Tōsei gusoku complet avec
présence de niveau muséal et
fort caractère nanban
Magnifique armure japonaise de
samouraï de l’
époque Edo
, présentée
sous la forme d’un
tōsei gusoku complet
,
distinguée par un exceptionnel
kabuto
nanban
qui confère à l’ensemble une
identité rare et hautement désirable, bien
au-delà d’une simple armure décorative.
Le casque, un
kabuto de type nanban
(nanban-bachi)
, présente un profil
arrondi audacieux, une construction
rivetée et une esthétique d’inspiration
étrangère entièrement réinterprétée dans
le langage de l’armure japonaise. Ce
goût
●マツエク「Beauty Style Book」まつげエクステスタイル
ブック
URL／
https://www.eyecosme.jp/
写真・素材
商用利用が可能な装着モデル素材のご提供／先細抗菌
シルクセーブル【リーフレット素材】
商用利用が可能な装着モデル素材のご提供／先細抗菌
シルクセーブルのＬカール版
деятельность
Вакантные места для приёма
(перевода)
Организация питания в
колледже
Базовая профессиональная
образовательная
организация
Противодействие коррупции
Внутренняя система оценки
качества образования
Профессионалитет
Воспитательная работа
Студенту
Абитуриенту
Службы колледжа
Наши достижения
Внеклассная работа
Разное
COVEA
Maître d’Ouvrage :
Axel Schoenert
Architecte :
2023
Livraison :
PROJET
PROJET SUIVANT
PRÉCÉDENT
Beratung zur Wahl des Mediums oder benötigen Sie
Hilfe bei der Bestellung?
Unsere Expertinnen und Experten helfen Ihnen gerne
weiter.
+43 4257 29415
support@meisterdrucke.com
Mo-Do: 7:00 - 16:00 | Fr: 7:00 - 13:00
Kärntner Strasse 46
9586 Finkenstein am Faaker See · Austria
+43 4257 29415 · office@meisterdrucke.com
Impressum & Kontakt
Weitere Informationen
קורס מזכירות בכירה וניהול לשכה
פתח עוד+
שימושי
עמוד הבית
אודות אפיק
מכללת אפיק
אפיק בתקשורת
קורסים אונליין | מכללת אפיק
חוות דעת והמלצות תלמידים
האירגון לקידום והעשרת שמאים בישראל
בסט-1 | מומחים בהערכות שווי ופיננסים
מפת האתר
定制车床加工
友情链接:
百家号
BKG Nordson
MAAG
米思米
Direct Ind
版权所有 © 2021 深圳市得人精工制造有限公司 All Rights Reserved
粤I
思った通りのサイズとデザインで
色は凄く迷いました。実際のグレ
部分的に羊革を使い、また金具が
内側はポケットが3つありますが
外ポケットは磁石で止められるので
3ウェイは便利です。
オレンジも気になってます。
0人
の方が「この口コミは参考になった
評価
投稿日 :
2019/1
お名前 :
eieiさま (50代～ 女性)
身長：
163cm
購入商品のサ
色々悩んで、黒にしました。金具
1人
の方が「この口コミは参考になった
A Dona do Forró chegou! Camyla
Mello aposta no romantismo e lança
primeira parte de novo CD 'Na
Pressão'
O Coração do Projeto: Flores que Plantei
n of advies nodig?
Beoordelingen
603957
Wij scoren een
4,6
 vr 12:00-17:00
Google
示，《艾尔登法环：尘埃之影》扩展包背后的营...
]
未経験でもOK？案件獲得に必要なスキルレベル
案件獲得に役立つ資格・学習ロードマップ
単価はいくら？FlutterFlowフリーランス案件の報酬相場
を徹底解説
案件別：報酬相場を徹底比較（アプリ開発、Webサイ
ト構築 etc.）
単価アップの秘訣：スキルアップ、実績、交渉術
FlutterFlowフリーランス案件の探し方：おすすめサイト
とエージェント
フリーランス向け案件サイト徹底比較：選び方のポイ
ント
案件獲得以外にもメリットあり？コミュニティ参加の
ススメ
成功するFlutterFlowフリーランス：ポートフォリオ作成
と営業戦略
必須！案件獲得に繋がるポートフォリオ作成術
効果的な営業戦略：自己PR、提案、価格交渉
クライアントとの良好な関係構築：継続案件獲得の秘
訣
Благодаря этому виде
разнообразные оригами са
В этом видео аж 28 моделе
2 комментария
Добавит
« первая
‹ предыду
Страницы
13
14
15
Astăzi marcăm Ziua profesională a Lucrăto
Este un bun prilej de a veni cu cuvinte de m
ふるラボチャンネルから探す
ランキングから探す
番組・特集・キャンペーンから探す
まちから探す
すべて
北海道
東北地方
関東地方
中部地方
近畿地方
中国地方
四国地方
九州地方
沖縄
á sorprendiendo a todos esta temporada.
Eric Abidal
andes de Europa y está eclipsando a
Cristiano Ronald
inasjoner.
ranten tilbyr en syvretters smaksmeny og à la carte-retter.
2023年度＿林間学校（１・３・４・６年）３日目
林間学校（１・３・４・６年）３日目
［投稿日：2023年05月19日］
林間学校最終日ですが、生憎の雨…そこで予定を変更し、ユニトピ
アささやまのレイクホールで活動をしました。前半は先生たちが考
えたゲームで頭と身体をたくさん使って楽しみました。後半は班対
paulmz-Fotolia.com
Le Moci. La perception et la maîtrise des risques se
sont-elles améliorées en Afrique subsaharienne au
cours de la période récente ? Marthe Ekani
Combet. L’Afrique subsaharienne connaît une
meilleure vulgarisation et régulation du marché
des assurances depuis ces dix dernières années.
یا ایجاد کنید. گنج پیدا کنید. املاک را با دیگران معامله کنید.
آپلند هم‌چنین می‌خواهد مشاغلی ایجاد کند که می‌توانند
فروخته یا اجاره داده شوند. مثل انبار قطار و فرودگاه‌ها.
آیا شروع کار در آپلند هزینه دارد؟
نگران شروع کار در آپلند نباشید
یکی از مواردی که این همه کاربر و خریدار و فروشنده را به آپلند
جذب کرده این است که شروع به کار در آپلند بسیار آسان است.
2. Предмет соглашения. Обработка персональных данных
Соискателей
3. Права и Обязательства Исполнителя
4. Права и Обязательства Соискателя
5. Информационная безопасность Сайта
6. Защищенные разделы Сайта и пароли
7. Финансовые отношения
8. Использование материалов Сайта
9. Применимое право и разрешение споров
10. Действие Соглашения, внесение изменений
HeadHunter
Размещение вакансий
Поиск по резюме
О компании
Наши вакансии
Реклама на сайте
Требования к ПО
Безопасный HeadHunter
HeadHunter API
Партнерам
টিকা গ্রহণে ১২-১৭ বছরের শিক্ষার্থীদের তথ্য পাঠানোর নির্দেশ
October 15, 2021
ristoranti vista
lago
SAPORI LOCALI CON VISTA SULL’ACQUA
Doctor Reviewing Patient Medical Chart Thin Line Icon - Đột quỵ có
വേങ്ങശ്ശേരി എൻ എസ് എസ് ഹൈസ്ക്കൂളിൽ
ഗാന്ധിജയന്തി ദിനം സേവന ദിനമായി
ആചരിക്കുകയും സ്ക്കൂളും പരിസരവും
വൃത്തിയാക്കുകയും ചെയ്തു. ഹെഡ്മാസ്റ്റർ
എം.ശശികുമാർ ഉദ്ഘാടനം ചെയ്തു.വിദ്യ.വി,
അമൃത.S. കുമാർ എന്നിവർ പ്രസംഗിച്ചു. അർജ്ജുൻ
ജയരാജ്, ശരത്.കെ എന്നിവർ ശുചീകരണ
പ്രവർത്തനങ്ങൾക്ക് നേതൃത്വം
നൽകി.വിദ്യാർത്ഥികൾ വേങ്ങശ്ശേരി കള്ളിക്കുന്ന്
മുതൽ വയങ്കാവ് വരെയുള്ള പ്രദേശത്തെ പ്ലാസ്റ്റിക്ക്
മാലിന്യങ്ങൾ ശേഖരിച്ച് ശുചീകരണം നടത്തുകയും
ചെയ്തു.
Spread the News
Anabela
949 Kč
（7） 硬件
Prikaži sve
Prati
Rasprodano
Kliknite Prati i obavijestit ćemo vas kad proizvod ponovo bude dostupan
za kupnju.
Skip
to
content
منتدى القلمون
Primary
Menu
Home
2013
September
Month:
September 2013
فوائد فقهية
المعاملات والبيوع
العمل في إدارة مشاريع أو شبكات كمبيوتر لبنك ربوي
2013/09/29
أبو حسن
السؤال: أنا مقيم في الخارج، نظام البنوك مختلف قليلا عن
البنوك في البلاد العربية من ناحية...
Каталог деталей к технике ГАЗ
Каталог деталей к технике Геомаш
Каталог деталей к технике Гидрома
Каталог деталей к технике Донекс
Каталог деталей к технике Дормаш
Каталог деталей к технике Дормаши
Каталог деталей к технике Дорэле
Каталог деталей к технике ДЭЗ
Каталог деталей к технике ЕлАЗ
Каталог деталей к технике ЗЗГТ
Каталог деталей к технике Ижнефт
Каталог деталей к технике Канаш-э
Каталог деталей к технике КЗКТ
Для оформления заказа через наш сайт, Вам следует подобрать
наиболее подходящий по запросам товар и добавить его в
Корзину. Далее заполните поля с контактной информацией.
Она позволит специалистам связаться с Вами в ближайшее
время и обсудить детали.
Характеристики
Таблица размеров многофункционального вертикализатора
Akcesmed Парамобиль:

□ □ □ □ □ □ □

• _Task details_: Looking at the entries above, can you reproduce exactly the lines from the one that holds "അമൃത.S. കുമാർ എന്നിവർ പ്രസംഗിച്ചു. അർജ്ജുൻ" through the one that holds "Каталог деталей к технике Гидрома", and only those?

• _Answer box_:
അമൃത.S. കുമാർ എന്നിവർ പ്രസംഗിച്ചു. അർജ്ജുൻ
ജയരാജ്, ശരത്.കെ എന്നിവർ ശുചീകരണ
പ്രവർത്തനങ്ങൾക്ക് നേതൃത്വം
നൽകി.വിദ്യാർത്ഥികൾ വേങ്ങശ്ശേരി കള്ളിക്കുന്ന്
മുതൽ വയങ്കാവ് വരെയുള്ള പ്രദേശത്തെ പ്ലാസ്റ്റിക്ക്
മാലിന്യങ്ങൾ ശേഖരിച്ച് ശുചീകരണം നടത്തുകയും
ചെയ്തു.
Spread the News
Anabela
949 Kč
（7） 硬件
Prikaži sve
Prati
Rasprodano
Kliknite Prati i obavijestit ćemo vas kad proizvod ponovo bude dostupan
za kupnju.
Skip
to
content
منتدى القلمون
Primary
Menu
Home
2013
September
Month:
September 2013
فوائد فقهية
المعاملات والبيوع
العمل في إدارة مشاريع أو شبكات كمبيوتر لبنك ربوي
2013/09/29
أبو حسن
السؤال: أنا مقيم في الخارج، نظام البنوك مختلف قليلا عن
البنوك في البلاد العربية من ناحية...
Каталог деталей к технике ГАЗ
Каталог деталей к технике Геомаш
Каталог деталей к технике Гидрома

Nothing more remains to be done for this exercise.